How to complete this task: Carry on the news report below about the British journalist killed by a crocodile in Sri Lanka, picking up right after its final sentence.

Reading passage:
A UK journalist was killed by a crocodile while washing his hands at a lagoon in Sri Lanka during a holiday with friends, the British and Australian media reported.
Paul McClean, 25, who worked for the Financial Times, is understood to have wandered away from his group of friends to find a toilet when he was attacked, reports The Sun.
The British victim, from Surrey, southwest of London, was seen “waving his hands in the air” in desperation before being dragged under water at a lagoon called Crocodile Rock near Arugam Bay.
McClean graduated from Oxford with a First Class Honours degree in French in 2015 before joining the Financial Times later that year.
He had covered Brexit and the EU for the newspaper and had recently returned to London after living in Brussels for a couple of months.
The lagoon, known to be crawling with crocodiles, is not far from popular tourist surf spot Elephant Rock, near Arugam Bay on the southeast coast.

Transcribed page text:
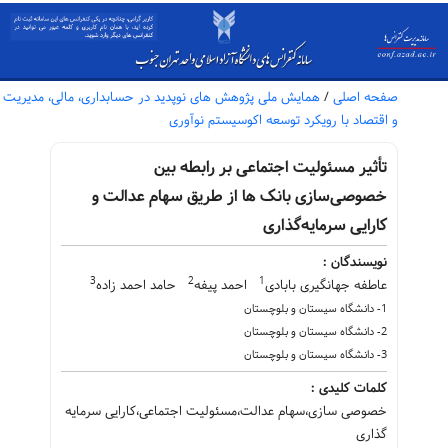
صفحه اصلی
/
همایش ملی پژوهش های نوپدید در حسابداری، مالی، مدیریت
و اقتصاد با رویکرد توسعه اکوسیستم نوآوری
تأثیر مسئولیت اجتماعی بر رابطه بین
خصوصی‌سازی بانک ها از طریق سهام عدالت و
کارایی سرمایه‌گذاری
نویسندگان :
3
2
1
عاطفه جهانگیری بابادی
احمد پیفه
حامد احمد زاده
1- دانشگاه سیستان و بلوچستان
2- دانشگاه سیستان و بلوچستان
3- دانشگاه سیستان و بلوچستان
کلمات کلیدی :
خصوصی سازی،سهام عدالت،مسئولیت اجتماعی،کارایی سرمایه
گذاری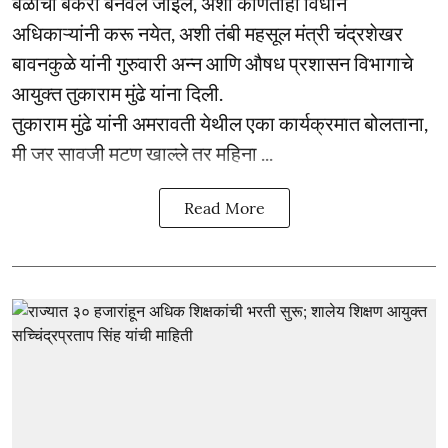
बळीचा बकरा बनवले जाईल, अशी कोणतीही विधाने
अधिकाऱ्यांनी करू नयेत, अशी तंबी महसूल मंत्री चंद्रशेखर
बावनकुळे यांनी गुरुवारी अन्न आणि औषध प्रशासन विभागाचे
आयुक्त तुकाराम मुंढे यांना दिली.
तुकाराम मुंढे यांनी अमरावती येथील एका कार्यक्रमात बोलताना,
मी जर सावजी मटण खाल्ले तर महिना ...
Read More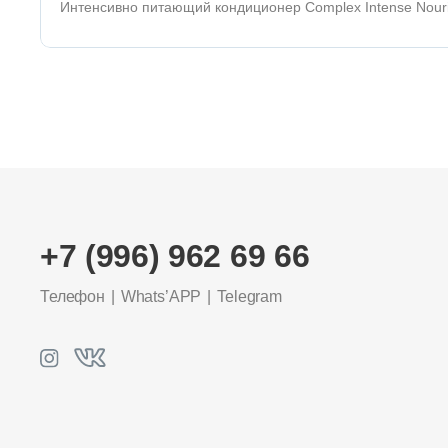
Интенсивно питающий кондиционер Complex Intense Nour
+7 (996) 962 69 66
Телефон
Whats’APP
Telegram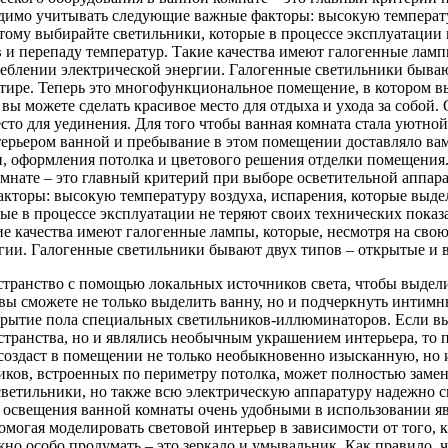
ходимо учитывать следующие важные факторы: высокую температ
му выбирайте светильники, которые в процессе эксплуатации н
и перепаду температур. Такие качества имеют галогенные ламп
блении электрической энергии. Галогенные светильники бываю
тире. Теперь это многофункциональное помещение, в котором вы
вы можете сделать красивое место для отдыха и ухода за собой. 
есто для уединения. Для того чтобы ванная комната стала уютн
терьером ванной и пребывание в этом помещении доставляло вам
и, оформления потолка и цветового решения отделки помещения.
мнате – это главный критерий при выборе осветительной аппара
акторы: высокую температуру воздуха, испарения, которые выд
е в процессе эксплуатации не теряют своих технических показ
ие качества имеют галогенные лампы, которые, несмотря на св
гии. Галогенные светильники бывают двух типов – открытые и 
странство с помощью локальных источников света, чтобы выде
 вы сможете не только выделить ванну, но и подчеркнуть инти
рытие пола специальных светильников-иллюминаторов. Если вы 
странства, но и являлись необычным украшением интерьера, то 
 создаст в помещении не только необыкновенно изысканную, но
иков, встроенных по периметру потолка, может полностью заме
 светильники, но также всю электрическую аппаратуру надежно с
освещения ванной комнаты очень удобными в использовании яв
помогая моделировать световой интерьер в зависимости от того
но особо продумать – это зеркало и умывальник. Как правило, 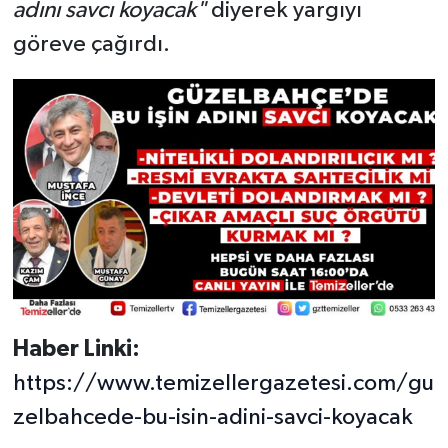
adını savcı koyacak"
diyerek yargıyı
göreve çağırdı.
Haber Linki:
https://www.temizellergazetesi.com/gu
zelbahcede-bu-isin-adini-savci-koyacak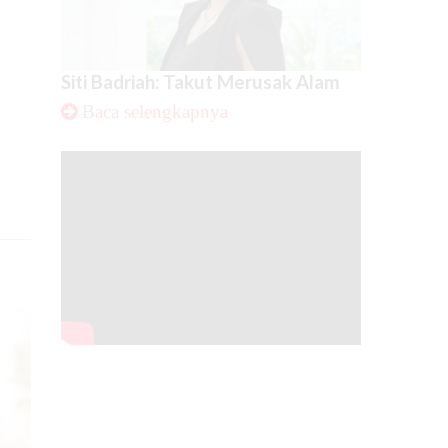
Siti Badriah: Takut Merusak Alam
Baca selengkapnya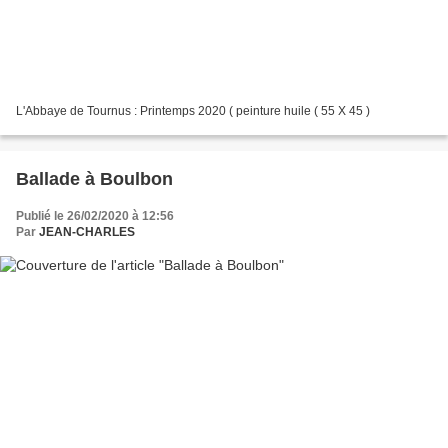
L'Abbaye de Tournus : Printemps 2020 ( peinture huile ( 55 X 45 )
Ballade à Boulbon
Publié le 26/02/2020 à 12:56
Par
JEAN-CHARLES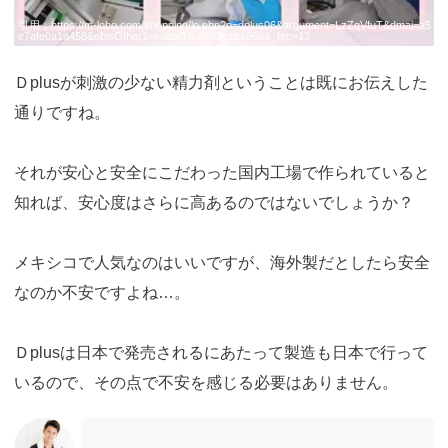
引用：
https://m-lobo.com/shopping/lp.php?p=dplus06&argument=LzZqVfuT&dmai=a5
e7afe0a1a458&ebisOther1=xuidx84c8862cebx66b&_fsc=13
Ｄplusが刺激の少ない精力剤ということは既にお伝えした
通りですね。
それが安心と安全にこだわった国内工場で作られていると
知れば、安心度はさらに高あるのではないでしょうか？
メキシコで人気なのはいいですが、海外製だとしたら安全
なのか不安ですよね…。
Ｄplusは日本で発売されるにあたって製造も日本で行って
いるので、その点で不安を感じる必要はありません。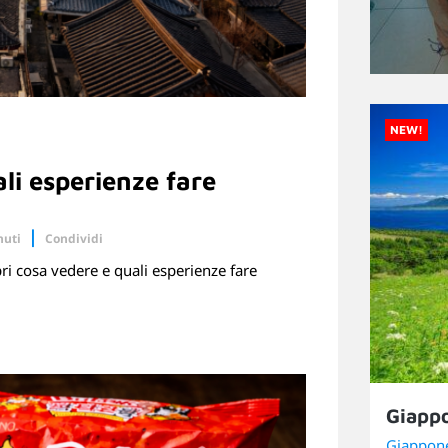
NEW!
li esperienze fare
nuti
Condividi
ri cosa vedere e quali esperienze fare
Linkedin
Giapp
Giappon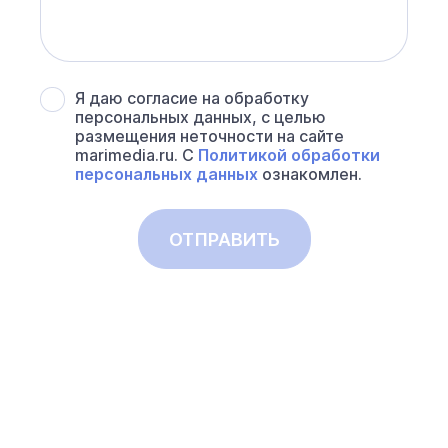
Я даю согласие на обработку
персональных данных, с целью
размещения неточности на сайте
marimedia.ru. С
Политикой обработки
персональных данных
ознакомлен.
ОТПРАВИТЬ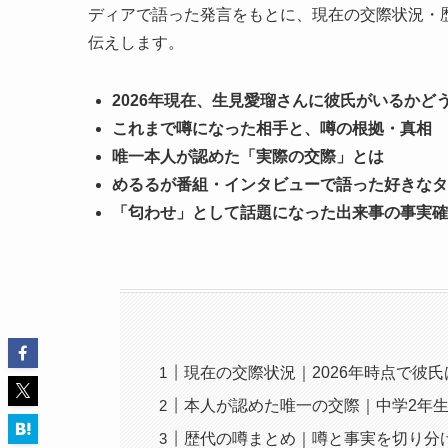
ディアで語った発言をもとに、現在の交際状況・
伝えします。
2026年現在、生見愛瑠さんに彼氏がいるかど
これまで噂になった相手と、噂の根拠・真相
唯一本人が認めた「実際の交際」とは
めるるが番組・インタビューで語った好きなタ
「匂わせ」として話題になった出来事の事実確
現在の交際状況｜2026年時点で彼
本人が認めた唯一の交際｜中学2年
歴代の噂まとめ｜噂と事実を切り分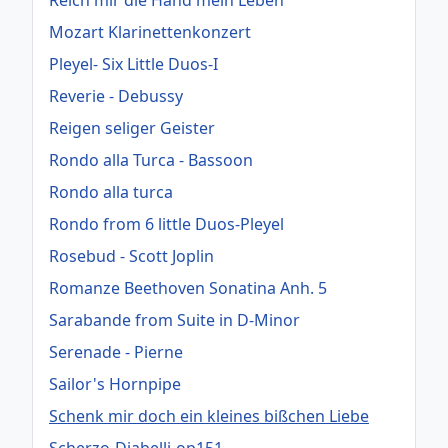
Mozart Klarinettenkonzert
Pleyel- Six Little Duos-I
Reverie - Debussy
Reigen seliger Geister
Rondo alla Turca - Bassoon
Rondo alla turca
Rondo from 6 little Duos-Pleyel
Rosebud - Scott Joplin
Romanze Beethoven Sonatina Anh. 5
Sarabande from Suite in D-Minor
Serenade - Pierne
Sailor's Hornpipe
Schenk mir doch ein kleines bißchen Liebe
Scherzo-Diabelli-op151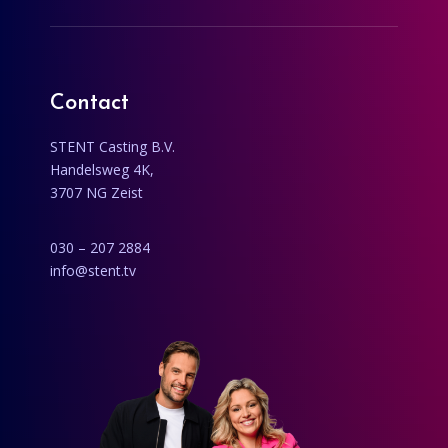
Contact
STENT Casting B.V.
Handelsweg 4K,
3707 NG Zeist
030 – 207 2884
info@stent.tv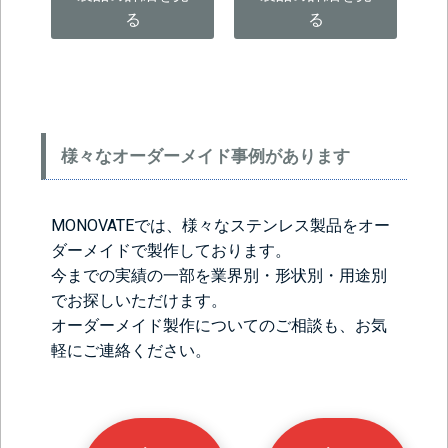
る
る
様々なオーダーメイド事例があります
MONOVATEでは、様々なステンレス製品をオー
ダーメイドで製作しております。
今までの実績の一部を業界別・形状別・用途別
でお探しいただけます。
オーダーメイド製作についてのご相談も、お気
軽にご連絡ください。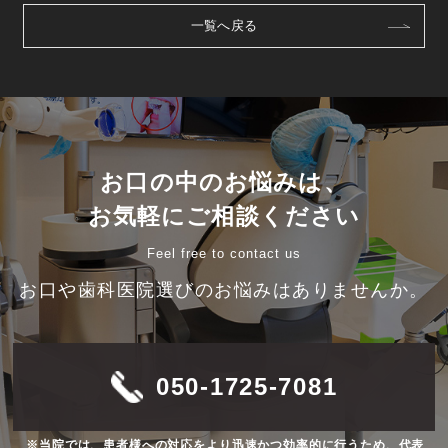
一覧へ戻る
お口の中のお悩みは、
お気軽にご相談ください
Feel free to contact us
お口や歯科医院選びのお悩みはありませんか。
050-1725-7081
※当院では、患者様への対応をより迅速かつ効率的に行うため、代表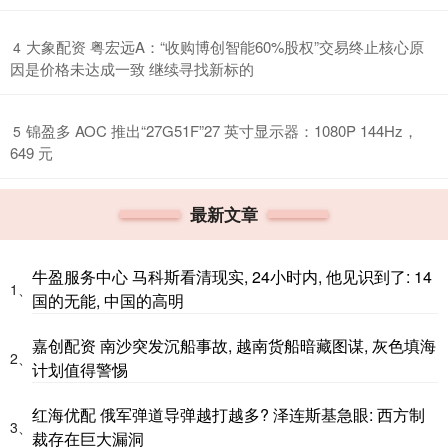
​大象配资 粤宏远A：“收购博创智能60%股权”交易终止核心原
4
因是价格未达成一致 继续寻找新标的
​锦盈多 AOC 推出“27G51F”27 英寸显示器：1080P 144Hz，
5
649 元
最新文章
牛盈服务中心 马科斯看清现实, 24小时内, 他见识到了: 14
1、
国的无能, 中国的高明
嘉创配资 南沙突发沉船事故, 越南货船暗藏图谋, 灰色填海
2、
计划值得警惕
红海优配 俄军弹道导弹越打越多? 泽连斯基急眼: 西方制
3、
裁存在巨大漏洞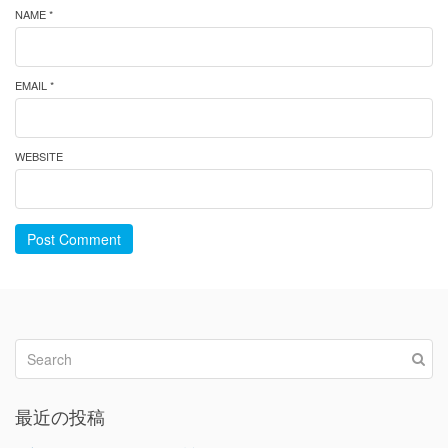
NAME *
EMAIL *
WEBSITE
Post Comment
最近の投稿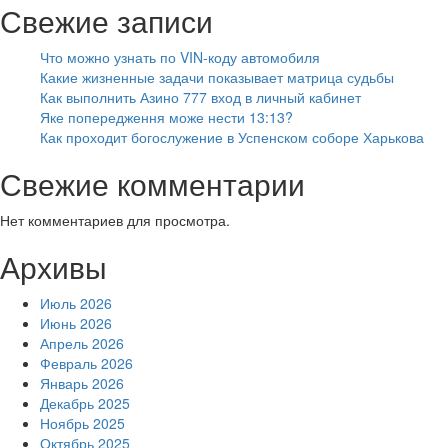
Свежие записи
Что можно узнать по VIN-коду автомобиля
Какие жизненные задачи показывает матрица судьбы
Как выполнить Азино 777 вход в личный кабинет
Яке попередження може нести 13:13?
Как проходит богослужение в Успенском соборе Харькова
Свежие комментарии
Нет комментариев для просмотра.
Архивы
Июль 2026
Июнь 2026
Апрель 2026
Февраль 2026
Январь 2026
Декабрь 2025
Ноябрь 2025
Октябрь 2025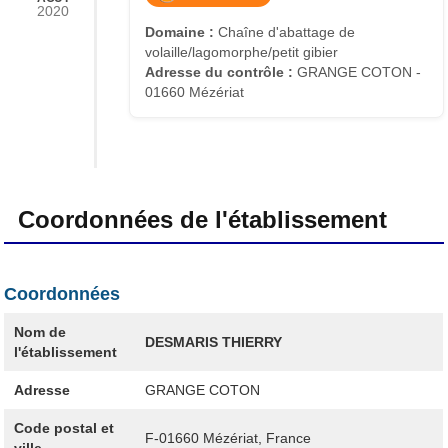
2020
Domaine :
Chaîne d'abattage de
volaille/lagomorphe/petit gibier
Adresse du contrôle :
GRANGE COTON -
01660 Mézériat
Coordonnées de l'établissement
Coordonnées
Nom de
DESMARIS THIERRY
l'établissement
Adresse
GRANGE COTON
Code postal et
F-01660
Mézériat, France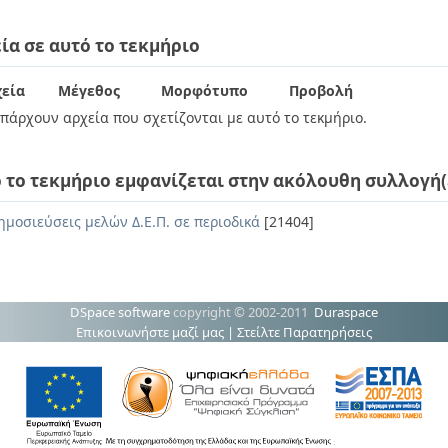
ία σε αυτό το τεκμήριο
εία
Μέγεθος
Μορφότυπο
Προβολή
πάρχουν αρχεία που σχετίζονται με αυτό το τεκμήριο.
 το τεκμήριο εμφανίζεται στην ακόλουθη συλλογή(
ημοσιεύσεις μελών Δ.Ε.Π. σε περιοδικά
[21404]
DSpace software
copyright © 2002-2011
Duraspace
Επικοινωνήστε μαζί μας
|
Στείλτε Παρατηρήσεις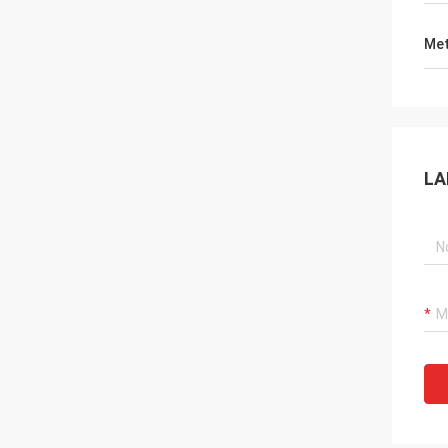
Met
LA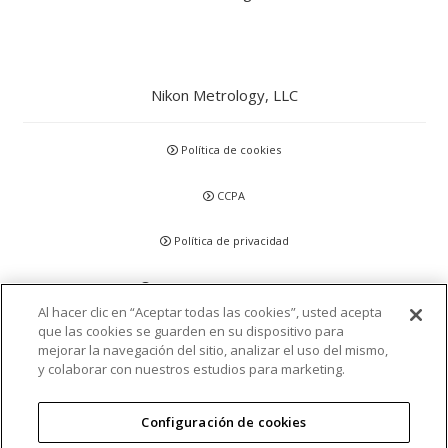
Nikon Metrology, LLC
Política de cookies
CCPA
Política de privacidad
Descargo de responsabilidad
Al hacer clic en “Aceptar todas las cookies”, usted acepta
que las cookies se guarden en su dispositivo para
Declaraciones y Políticas
mejorar la navegación del sitio, analizar el uso del mismo,
y colaborar con nuestros estudios para marketing.
Acreditación y Certificación
Configuración de cookies
Términos y condiciones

Your response:
Sri Lankan police and the army are said to be searching the shore surrounding the area.
Locals claimed the victim had been staying at the East Beach Surf Resort, located just minutes away from the surfing area he went missing from.
Fawas Lafeer, owner of Safa Surf School located up the coast from where the incident happened, heard what happened from some locals who witnessed the attack.
“A local fisherman witnessed a man being dragged into a river, set back from the beach, by a crocodile. The fisherman was on the opposite side of the river and downstream of the incident location,” he said.
Mr Lafeer was shocked, saying that crocodile attacks are relatively unheard of in Sri Lanka.
“Both tourists and locals surf at Elephant Rock, which is a beautiful secluded beach and very safe,” he said.
“Crocodiles in Sri Lanka live only in the fresh, back waters of the jungle. It is almost unheard of for them to come close to the beach.
“Local search and rescue teams are working alongside the police and British Embassy in attempt to locate the man’s body.”
Meanwhile, a Scottish tourist, who is currently on holiday in the area and wishes to remain anonymous, said: “There’s a lagoon right next to the sea. He went to the toilet next to the lagoon and was grabbed by a crocodile.
“There are lots in the lagoon. People last saw his arms in the air in the water and then was grabbed under. I was there but didn’t see it happen though. Horrible.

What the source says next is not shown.